*List of tasks:*
1 > Rewrite the paragraph of the projectile motion page that begins "If you recall back to the articles" in one or two shorter sentences, keeping its main facts.
2 > Answer these questions from the projectile motion page, one answer per line, marked to match:
(a) Besides aerodynamic drag, what else does the latest 3D model account for acting on the object?
(b) How does the page define a numerical solution?
(c) In the equation for az, what term is subtracted at the end?
3 > Carry on the projectile motion page from its last sentence.

*Page:*
------------------------------------------------------------------------
Analytical vs Numerical Methods

April 16, 2021

Recap

To this point, we have a list of the equations that define the motion of a projectile in 3D space. There are some key differences from our latest model compared to the 1D and 2D trajectory cases. We are now accounting for:

Aerodynamic drag acting on the object
Wind acting on the object

Our final list of equations:

ax = -1/8 * Cdref / BC * pi * rho * (vx - wx)^2

ay = -1/8 * Cdref / BC * pi * rho * (vx - wx) * (vy - wy)

az = -1/8 * Cdref / BC * pi * rho * (vx - wx) * vz - g

In this section, we will cover how we can solve these equations.

Analytical vs Numerical methods

An analytical solution is defined as an exact solution for a problem. A numerical solution is an approximation of the solution which is found with a numerical method.

Analytical solutions can be hard to use for more complex problems, and in some cases, one may not exist.

If you recall back to the articles on 1D and 2D trajectories, we used analytical solutions. In the equation describing the position (z), as long as you know the initial velocity (vzo) and the initial position (zo), if you plug in any time (t) you get the position of the object.

z = (az / 2) * t^2 + vzo * t + zo

An analytical solution gives the exact solution, but unfortunately, as the mathematical problems get more complicated, they are incredibly difficult if not impossible to derive.
------------------------------------------------------------------------
*Material provided:*
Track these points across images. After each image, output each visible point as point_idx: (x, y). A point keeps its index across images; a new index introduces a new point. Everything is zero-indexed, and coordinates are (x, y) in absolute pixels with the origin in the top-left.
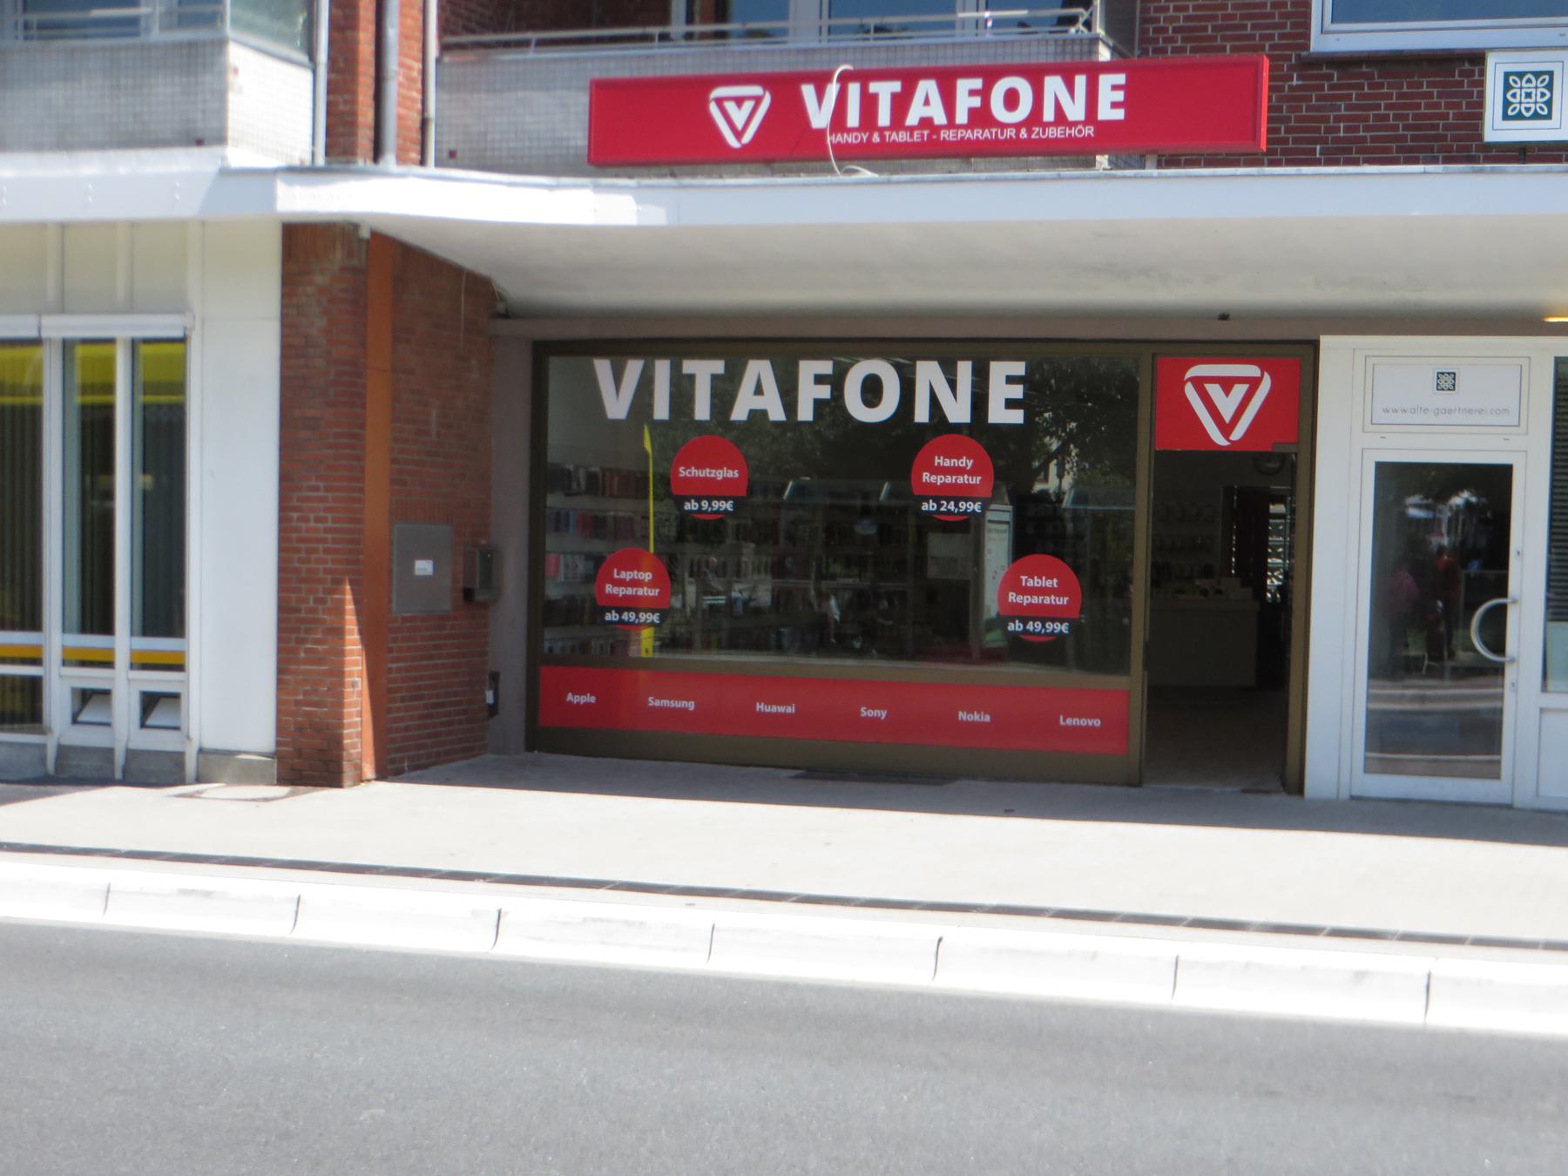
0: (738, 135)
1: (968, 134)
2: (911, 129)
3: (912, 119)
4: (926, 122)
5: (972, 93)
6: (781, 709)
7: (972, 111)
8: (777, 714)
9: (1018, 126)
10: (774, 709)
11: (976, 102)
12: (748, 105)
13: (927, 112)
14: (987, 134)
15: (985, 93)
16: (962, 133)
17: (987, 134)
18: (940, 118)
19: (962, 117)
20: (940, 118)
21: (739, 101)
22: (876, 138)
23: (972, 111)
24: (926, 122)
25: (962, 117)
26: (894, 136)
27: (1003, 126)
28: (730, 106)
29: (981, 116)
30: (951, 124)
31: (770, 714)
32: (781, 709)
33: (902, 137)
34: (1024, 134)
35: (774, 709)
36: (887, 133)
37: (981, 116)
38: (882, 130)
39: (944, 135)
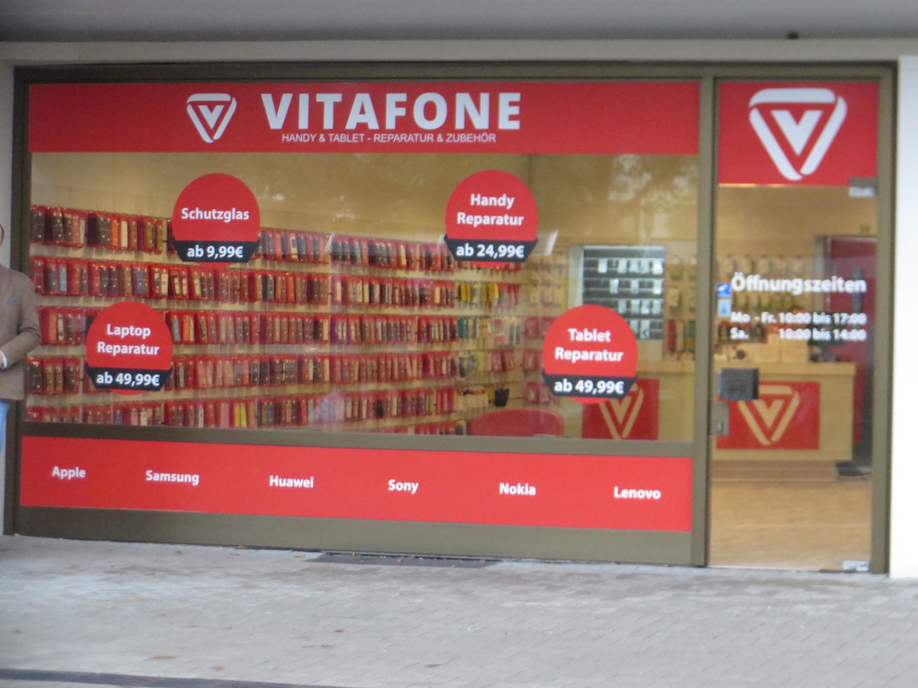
------------------------------------------------------------------------
*Outputs:*
1 > The 1D and 2D trajectory articles used analytical solutions. In the position equation for z, if you know the initial velocity (vzo) and initial position (zo), you can plug in any time (t) to get the object's position.

2 >
(a) Wind acting on the object.
(b) An approximation of the solution found with a numerical method.
(c) g

3 >
On the other hand, numerical methods give an approximation to the solution. Numerical solutions are typically computationally limited, however, they can be used with success on very difficult problems.

We can use an example to showcase the differences in a practical sense.

Let's say we have a polynomial in the form of:

x^2 + x - 2 = 0

To solve this analytically, we can use our quadratic formula:

quadratic formula

Where:

ax^2 + bx + c = 0

Plugging in the values from the polynomial:

x = -1 +- (1^2 - 41(-2))^0.5 / (2 *1)

x = (-1 +- 3) / 2

x1 = 1

x2 = -2

To solve this numerically, what if we just tried a bunch of different numbers and checked if it works? This is the most primitive example of numerical methods but it gets the point across. A computer is great at doing things really fast, for it to guess and check thousands of numbers would take less than a second.

Lets start with x = 0:

0^2 + 0 -2 != 0

Lets try x=1:

1^2 + 1 -2 == 0

We found one solution.

Lets try x=2:

2^2 + 2 -2 != 0

We are getting further away from 0, let's try going the other direction.

Trying x=-1:

(-1)^2 + (-1) -2 != 0

Trying x=-2:

(-2)^2 + (-2) -2 == 0

We found the second solution.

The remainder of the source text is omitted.